→ **Estratto**
/---

Il dl sicurezza non è che la traduzione in legge di questa intenzione repressiva. Blocco stradale punito con la reclusione da sei mesi a due anni, aggravante dei reati di violenza e resistenza se commessi “al fine di impedire la realizzazione di un’opera pubblica”, rivolte negli istituti penitenziari inclusa la resistenza passiva punti con l’aumento delle pene. Un ritorno agli anni di piombo? Chi ha davvero studiato la storia ricorda che le bombe nelle piazze, sui treni, alle stazioni erano parte di una strategia: si chiamava strategia della tensione. Serviva a non far andare i comunisti al governo del Paese. Quella era l’eversione. Non lo è certo contestare l’ordine delle cose o un’opera votata dal Parlamento, strategica o meno che sia. Eppure, ho dovuto sentire da un riesumato Storace, che da giovane aderiva a movimenti che scendevano in piazza con il “ferro”, ancora accuse di eversione ai militanti di Askatasuna. Addirittura, mi è stata da lui rinfacciata l’immunità parlamentare. Esempio emblematico di una destra garantista solo con i colletti bianchi.

\---

→ **Estratti dei dati**
/---

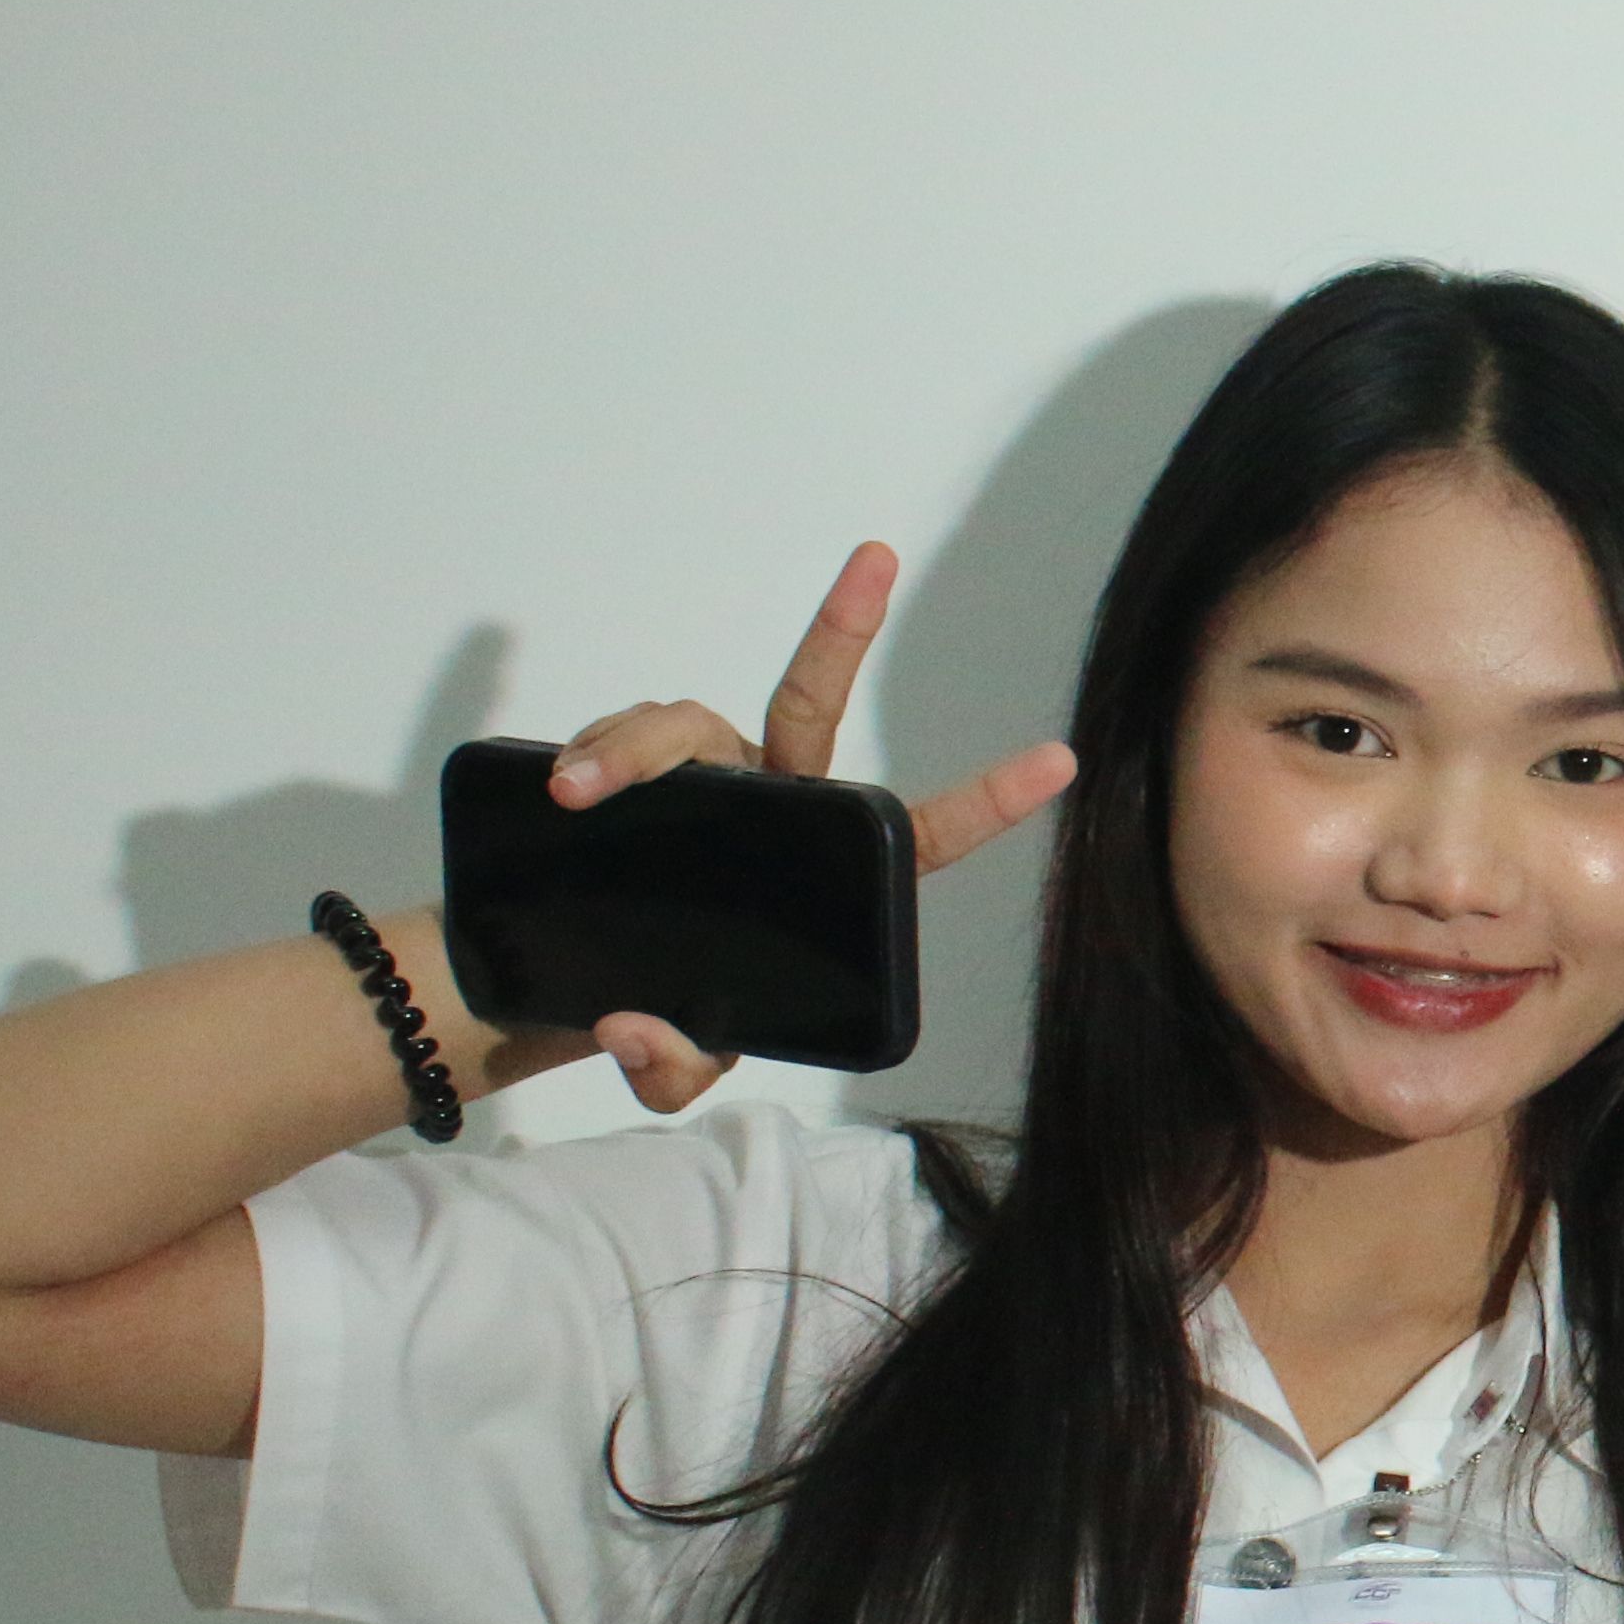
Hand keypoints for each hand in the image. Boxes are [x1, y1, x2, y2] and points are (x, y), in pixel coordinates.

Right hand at [539, 541, 1074, 1112]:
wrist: (577, 986)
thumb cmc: (672, 1009)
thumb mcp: (683, 1060)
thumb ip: (673, 1063)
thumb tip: (631, 1036)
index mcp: (831, 870)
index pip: (922, 831)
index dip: (989, 799)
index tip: (1059, 761)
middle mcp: (778, 801)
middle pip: (809, 703)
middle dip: (841, 629)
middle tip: (874, 560)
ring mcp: (708, 776)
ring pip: (688, 724)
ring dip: (633, 747)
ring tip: (581, 791)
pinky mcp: (637, 769)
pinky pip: (624, 739)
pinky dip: (593, 756)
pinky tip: (564, 787)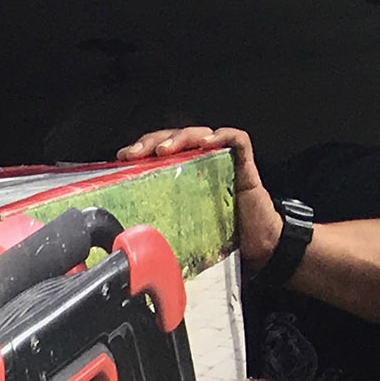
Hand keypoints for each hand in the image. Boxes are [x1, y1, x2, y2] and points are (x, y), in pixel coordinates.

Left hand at [119, 124, 276, 267]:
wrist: (257, 246)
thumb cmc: (219, 237)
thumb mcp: (179, 230)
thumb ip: (159, 226)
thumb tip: (126, 241)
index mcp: (182, 174)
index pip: (159, 150)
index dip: (141, 149)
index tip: (122, 158)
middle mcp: (200, 162)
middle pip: (174, 138)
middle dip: (152, 140)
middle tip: (137, 153)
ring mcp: (223, 160)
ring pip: (200, 134)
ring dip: (180, 137)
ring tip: (164, 150)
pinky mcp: (245, 164)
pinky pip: (237, 139)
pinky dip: (222, 136)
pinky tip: (207, 142)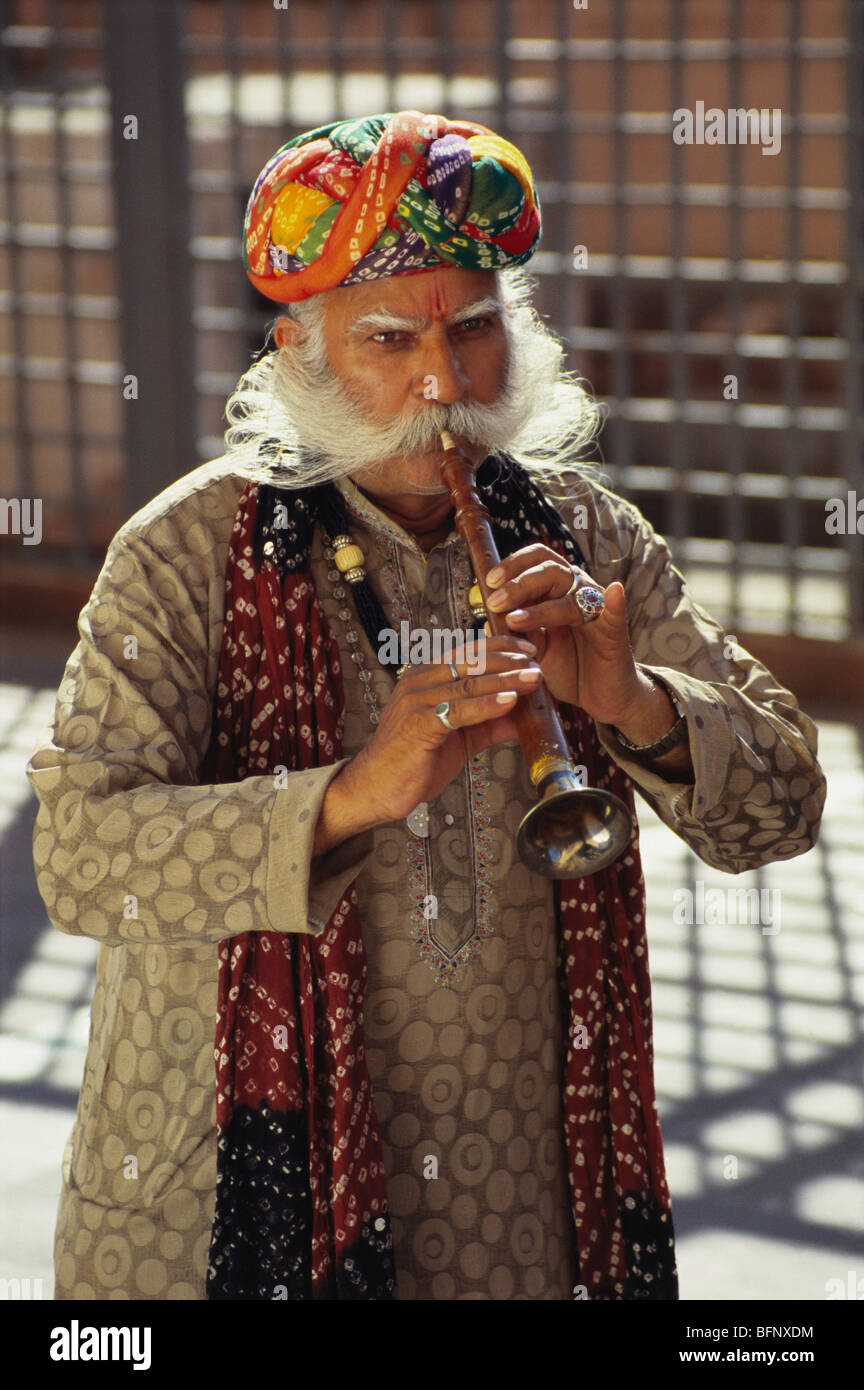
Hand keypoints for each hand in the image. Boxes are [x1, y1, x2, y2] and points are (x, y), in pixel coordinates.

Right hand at [341, 635, 542, 824]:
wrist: (377, 789)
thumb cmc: (414, 760)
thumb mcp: (459, 738)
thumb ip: (488, 723)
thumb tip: (524, 716)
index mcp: (425, 677)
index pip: (467, 651)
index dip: (500, 647)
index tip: (529, 649)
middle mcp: (418, 682)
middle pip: (470, 661)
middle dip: (507, 660)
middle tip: (536, 663)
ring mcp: (416, 702)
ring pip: (467, 683)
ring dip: (505, 679)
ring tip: (532, 677)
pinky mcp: (417, 725)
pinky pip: (457, 710)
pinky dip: (486, 705)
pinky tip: (510, 701)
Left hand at [484, 546, 646, 726]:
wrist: (598, 696)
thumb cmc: (567, 667)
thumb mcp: (534, 648)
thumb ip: (517, 630)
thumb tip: (487, 618)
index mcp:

\---

→ **Compito da svolgere**
Trascriva per intero l'estratto sul decreto sicurezza, parola per parola e senza alcuna modifica.

→ **Soluzione proposta**
Il dl sicurezza non è che la traduzione in legge di questa intenzione repressiva. Blocco stradale punito con la reclusione da sei mesi a due anni, aggravante dei reati di violenza e resistenza se commessi “al fine di impedire la realizzazione di un’opera pubblica”, rivolte negli istituti penitenziari inclusa la resistenza passiva punti con l’aumento delle pene. Un ritorno agli anni di piombo? Chi ha davvero studiato la storia ricorda che le bombe nelle piazze, sui treni, alle stazioni erano parte di una strategia: si chiamava strategia della tensione. Serviva a non far andare i comunisti al governo del Paese. Quella era l’eversione. Non lo è certo contestare l’ordine delle cose o un’opera votata dal Parlamento, strategica o meno che sia. Eppure, ho dovuto sentire da un riesumato Storace, che da giovane aderiva a movimenti che scendevano in piazza con il “ferro”, ancora accuse di eversione ai militanti di Askatasuna. Addirittura, mi è stata da lui rinfacciata l’immunità parlamentare. Esempio emblematico di una destra garantista solo con i colletti bianchi.